___ GIVEN DATA

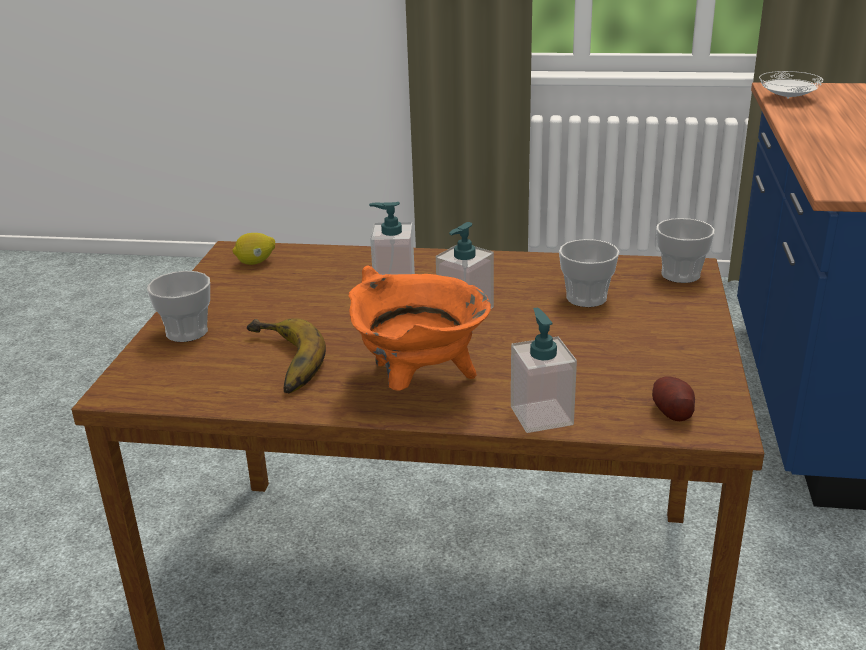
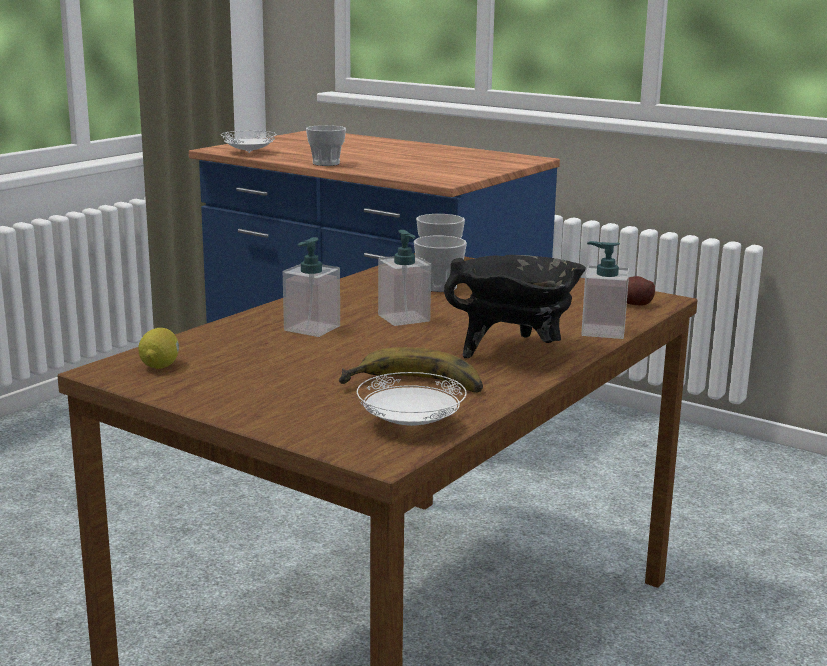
camera: 65 degrees left, 10 degrees down
(187, 332) = (287, 414): cup -> cup (326, 163)
(190, 385) = (411, 425): none -> white plate
(419, 384) = (515, 352): orange cooking pot -> black cooking pot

______

**WORK TO BE COMPLETED**
The data must be repeated exactly. Any pictures in it are to be left out.

**RESPONSE TO THE TASK**
camera: 65 degrees left, 10 degrees down
(187, 332) = (287, 414): cup -> cup (326, 163)
(190, 385) = (411, 425): none -> white plate
(419, 384) = (515, 352): orange cooking pot -> black cooking pot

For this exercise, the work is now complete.